To better examine this ecosystemic conception of narrative artworks, I interrogate the narrativity of generative systems. This begins with an examination of contemporary conceptions of generative theory. I then proceed to outline a longer-form, composite history of generative approaches in literature, up to and including the emergence of the computer as the ideal generative artmaking tool. Following these theoretical accounts of generative art theory, I perform close readings of three texts: Julio Cortázar’s novel Hopscotch; Thomas King’s novel Green Grass, Running Water; and Hello Games’s video game No Man’s Sky.
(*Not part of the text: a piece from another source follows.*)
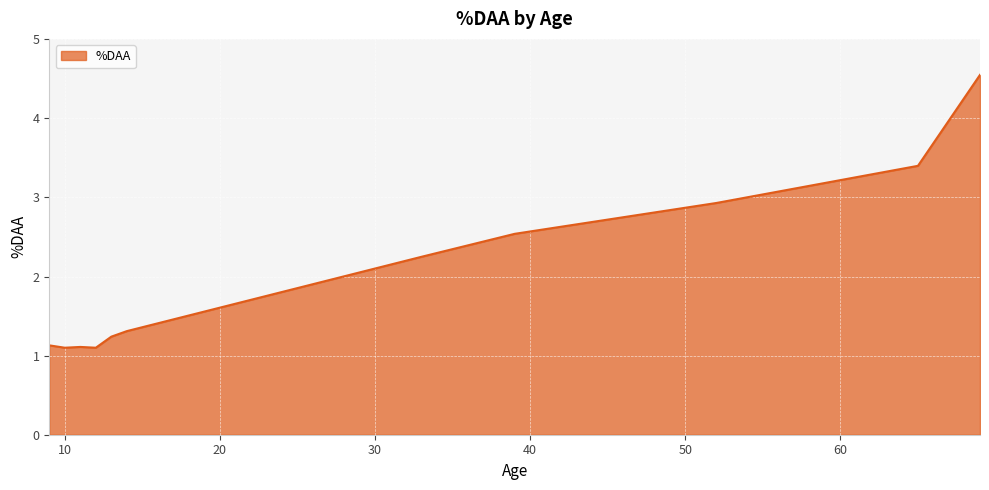

What is the minimum value shown in the chart?

1.1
Each of these texts are useful examples of the narrativity of generative systems, namely because each of these texts relies upon narrative ‘generators’—figurative and structural devices which produce narrativized ‘situations’ for the reader while simultaneously impacting the diegesis—such as metalepsis (the transgression of narrative levels, which produces new narrative levels) and mise en abyme (the reflexive doubling of the narrative whole within some smaller part of the diegesis). By examining each of these texts as an unfolding process which concerns both the diegetic and the meta-diegetic levels of a narrative simultaneously, I suggest the especially ‘relational’ capacity of a narratology built upon the ecosystemic model described in the first chapters, arguing that this model is a reasonable approach to account for the kinds of interactive and emergent texts which are becoming increasingly common in the digital era.